O túnel era sempre escuro, e o tremor e o odor desagradável persistiam. Eles caminhavam sem saber quanto faltava para o fim da trilha, ou se realmente poderiam ver a luz do dia novamente.
— Irmão In — Lán Yu finalmente não aguentou mais vagar às cegas. Sentia que caminhavam há uma eternidade, sem saber se estavam girando em círculos ou avançando, o interminável breu era assustador.
— Estou aqui —桓in apertou a mão de Lán Yu, reafirmando sua presença. No fundo, ele também estava inquieto, mas sabia que precisava manter-se firme.
— Irmão In, e se marcássemos o caminho? — Lán Yu sugeriu, mostrando estar realmente assustada; mesmo que isso pudesse alertar o cultivador venenoso, ela preferia se arriscar.
桓in respirou fundo: — Só nos resta isso. — Sacou sua espada, iluminando o entorno com o brilho da lâmina.
Era a primeira vez que viam claramente o ambiente desde que entraram. As paredes eram de um verde escuro peculiar, com pedras salientes de tom cinza claro; além dessas duas cores, não havia mais nada.
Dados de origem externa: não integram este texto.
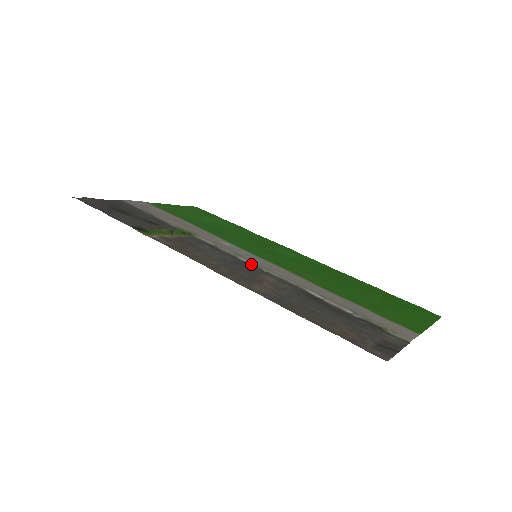
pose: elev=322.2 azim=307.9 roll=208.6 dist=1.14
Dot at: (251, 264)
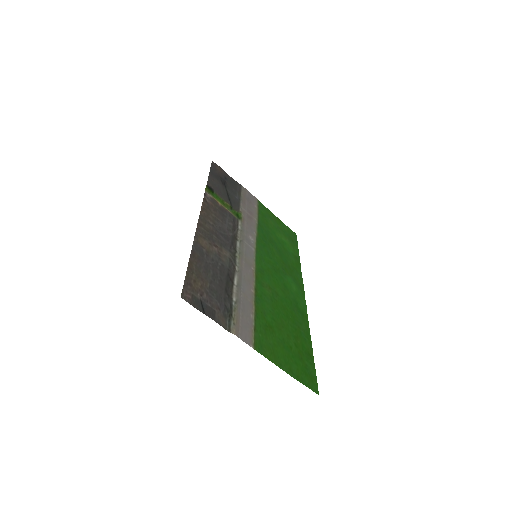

O estranho não era só isso; não havia qualquer sinal de vida. Não era surpreendente não ver plantas, pois ali era eternamente escuro. Mas não havia nem insetos ou musgos. No fundo do mar, há dragões e criaturas misteriosas, mas ali tudo era vazio. Qual o motivo?
Que lugar era aquele? Essa pergunta surgia simultaneamente na mente de桓in e Lán Yu. Sentiam que aquele túnel era muito mais do que aparentava.
— Olha, o que é aquilo? — Lán Yu, atenta, notou uma pequena pedra negra à frente. Em meio ao verde e cinza, o negro era um contraste.
— É o cultivador venenoso! —桓in percebeu de repente.
— Por quê? — Lán Yu sentiu um medo repentino.
— Ele provavelmente se perdeu aqui também. Deixou essa pedra, fácil de identificar com magia, para marcar o caminho, igual ao que pensamos fazer — explicou桓in.
— E agora, o que fazemos? — Lán Yu estava ainda mais assustada.
桓in olhou para Lán Yu com encorajamento: — Yu, enquanto eu estiver aqui, nada acontecerá com você. O mais importante é sair daqui; vamos seguir com nosso plano, marcando o caminho. Se encontrarmos marcas do cultivador venenoso, desviamos. Se... se o encontrarmos, lutarei até o fim para proteger você!
Lán Yu sentiu-se aquecida pelo olhar firme e carinhoso de桓in; a preocupação e o medo em seu peito foram afastados: — Se for para morrer, morreremos juntos!
Perdidos, rodeados de escuridão sem fim. Quem você pensaria primeiro, ao se sentir assim? Pais? Irmãos? Ou alguém que você ama? A resposta varia, mas se a primeira pessoa for quem está ao seu lado, então você terá coragem infinita para seguir em frente!
Sim,桓in e Lán Yu sentiam exatamente isso. Continuaram caminhando, deixando seus próprios sinais, encontrando cada vez mais marcas do cultivador venenoso. Mas nunca pararam; a confusão e o medo pareciam ter desaparecido, restando apenas a determinação que os unia.
— Irmão In, já marcamos várias passagens, acho que estamos perto de encontrar a saída — o sorriso, há muito ausente do rosto de Lán Yu, voltou. Mas ao olhar para桓in, sua expressão tornou-se sombria.
Então, o brilho da espada de桓in se apagou, e a escuridão voltou a envolvê-los.